TASK STATEMENT
Reproduce each record exactly.

Saved data entries:
—————
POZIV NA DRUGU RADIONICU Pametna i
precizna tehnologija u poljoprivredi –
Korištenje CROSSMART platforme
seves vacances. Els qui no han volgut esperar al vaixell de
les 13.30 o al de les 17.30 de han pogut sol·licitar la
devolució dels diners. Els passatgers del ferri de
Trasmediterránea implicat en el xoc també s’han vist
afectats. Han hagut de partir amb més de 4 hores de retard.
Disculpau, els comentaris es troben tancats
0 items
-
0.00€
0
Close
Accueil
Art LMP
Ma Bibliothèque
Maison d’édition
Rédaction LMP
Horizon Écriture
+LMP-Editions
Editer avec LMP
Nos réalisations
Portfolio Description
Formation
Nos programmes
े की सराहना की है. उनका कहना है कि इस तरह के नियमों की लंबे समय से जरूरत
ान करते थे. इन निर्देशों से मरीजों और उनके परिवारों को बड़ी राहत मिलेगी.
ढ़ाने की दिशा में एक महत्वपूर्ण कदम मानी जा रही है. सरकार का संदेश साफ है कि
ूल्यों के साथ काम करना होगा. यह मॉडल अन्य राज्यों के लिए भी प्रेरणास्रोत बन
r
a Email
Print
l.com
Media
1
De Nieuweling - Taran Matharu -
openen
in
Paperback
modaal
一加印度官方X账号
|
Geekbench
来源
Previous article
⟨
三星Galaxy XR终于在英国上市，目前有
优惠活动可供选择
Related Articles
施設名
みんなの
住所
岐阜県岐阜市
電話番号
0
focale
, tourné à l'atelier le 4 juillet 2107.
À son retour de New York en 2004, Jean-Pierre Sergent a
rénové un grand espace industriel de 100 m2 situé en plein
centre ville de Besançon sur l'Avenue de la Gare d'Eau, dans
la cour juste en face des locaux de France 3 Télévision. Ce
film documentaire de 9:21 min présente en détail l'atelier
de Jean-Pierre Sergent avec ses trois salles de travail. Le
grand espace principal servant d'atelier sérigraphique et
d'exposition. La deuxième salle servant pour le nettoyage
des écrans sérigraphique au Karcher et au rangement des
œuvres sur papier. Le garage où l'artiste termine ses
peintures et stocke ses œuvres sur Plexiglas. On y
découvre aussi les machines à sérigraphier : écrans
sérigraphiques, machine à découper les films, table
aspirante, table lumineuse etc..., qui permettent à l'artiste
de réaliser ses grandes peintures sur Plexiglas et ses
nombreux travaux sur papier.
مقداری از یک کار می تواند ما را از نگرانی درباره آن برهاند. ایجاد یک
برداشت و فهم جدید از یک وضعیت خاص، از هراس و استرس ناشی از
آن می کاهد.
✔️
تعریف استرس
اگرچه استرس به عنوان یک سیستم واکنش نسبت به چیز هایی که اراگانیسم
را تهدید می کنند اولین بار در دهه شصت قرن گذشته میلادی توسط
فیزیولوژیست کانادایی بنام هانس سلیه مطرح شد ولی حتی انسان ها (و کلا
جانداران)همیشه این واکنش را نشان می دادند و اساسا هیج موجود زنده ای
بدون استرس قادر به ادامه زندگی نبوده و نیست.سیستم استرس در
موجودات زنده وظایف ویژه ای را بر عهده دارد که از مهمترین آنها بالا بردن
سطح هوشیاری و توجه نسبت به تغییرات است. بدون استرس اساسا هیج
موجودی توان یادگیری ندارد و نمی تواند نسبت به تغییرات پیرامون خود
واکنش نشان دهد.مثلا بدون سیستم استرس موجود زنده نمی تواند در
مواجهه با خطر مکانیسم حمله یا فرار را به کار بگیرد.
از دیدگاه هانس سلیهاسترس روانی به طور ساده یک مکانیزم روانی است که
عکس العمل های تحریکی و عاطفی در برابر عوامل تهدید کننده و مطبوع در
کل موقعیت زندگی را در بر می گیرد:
—————
SOLUTION TO THE EXERCISE
POZIV NA DRUGU RADIONICU Pametna i
precizna tehnologija u poljoprivredi –
Korištenje CROSSMART platforme
seves vacances. Els qui no han volgut esperar al vaixell de
les 13.30 o al de les 17.30 de han pogut sol·licitar la
devolució dels diners. Els passatgers del ferri de
Trasmediterránea implicat en el xoc també s’han vist
afectats. Han hagut de partir amb més de 4 hores de retard.
Disculpau, els comentaris es troben tancats
0 items
-
0.00€
0
Close
Accueil
Art LMP
Ma Bibliothèque
Maison d’édition
Rédaction LMP
Horizon Écriture
+LMP-Editions
Editer avec LMP
Nos réalisations
Portfolio Description
Formation
Nos programmes
े की सराहना की है. उनका कहना है कि इस तरह के नियमों की लंबे समय से जरूरत
ान करते थे. इन निर्देशों से मरीजों और उनके परिवारों को बड़ी राहत मिलेगी.
ढ़ाने की दिशा में एक महत्वपूर्ण कदम मानी जा रही है. सरकार का संदेश साफ है कि
ूल्यों के साथ काम करना होगा. यह मॉडल अन्य राज्यों के लिए भी प्रेरणास्रोत बन
r
a Email
Print
l.com
Media
1
De Nieuweling - Taran Matharu -
openen
in
Paperback
modaal
一加印度官方X账号
|
Geekbench
来源
Previous article
⟨
三星Galaxy XR终于在英国上市，目前有
优惠活动可供选择
Related Articles
施設名
みんなの
住所
岐阜県岐阜市
電話番号
0
focale
, tourné à l'atelier le 4 juillet 2107.
À son retour de New York en 2004, Jean-Pierre Sergent a
rénové un grand espace industriel de 100 m2 situé en plein
centre ville de Besançon sur l'Avenue de la Gare d'Eau, dans
la cour juste en face des locaux de France 3 Télévision. Ce
film documentaire de 9:21 min présente en détail l'atelier
de Jean-Pierre Sergent avec ses trois salles de travail. Le
grand espace principal servant d'atelier sérigraphique et
d'exposition. La deuxième salle servant pour le nettoyage
des écrans sérigraphique au Karcher et au rangement des
œuvres sur papier. Le garage où l'artiste termine ses
peintures et stocke ses œuvres sur Plexiglas. On y
découvre aussi les machines à sérigraphier : écrans
sérigraphiques, machine à découper les films, table
aspirante, table lumineuse etc..., qui permettent à l'artiste
de réaliser ses grandes peintures sur Plexiglas et ses
nombreux travaux sur papier.
مقداری از یک کار می تواند ما را از نگرانی درباره آن برهاند. ایجاد یک
برداشت و فهم جدید از یک وضعیت خاص، از هراس و استرس ناشی از
آن می کاهد.
✔️
تعریف استرس
اگرچه استرس به عنوان یک سیستم واکنش نسبت به چیز هایی که اراگانیسم
را تهدید می کنند اولین بار در دهه شصت قرن گذشته میلادی توسط
فیزیولوژیست کانادایی بنام هانس سلیه مطرح شد ولی حتی انسان ها (و کلا
جانداران)همیشه این واکنش را نشان می دادند و اساسا هیج موجود زنده ای
بدون استرس قادر به ادامه زندگی نبوده و نیست.سیستم استرس در
موجودات زنده وظایف ویژه ای را بر عهده دارد که از مهمترین آنها بالا بردن
سطح هوشیاری و توجه نسبت به تغییرات است. بدون استرس اساسا هیج
موجودی توان یادگیری ندارد و نمی تواند نسبت به تغییرات پیرامون خود
واکنش نشان دهد.مثلا بدون سیستم استرس موجود زنده نمی تواند در
مواجهه با خطر مکانیسم حمله یا فرار را به کار بگیرد.
از دیدگاه هانس سلیهاسترس روانی به طور ساده یک مکانیزم روانی است که
عکس العمل های تحریکی و عاطفی در برابر عوامل تهدید کننده و مطبوع در
کل موقعیت زندگی را در بر می گیرد:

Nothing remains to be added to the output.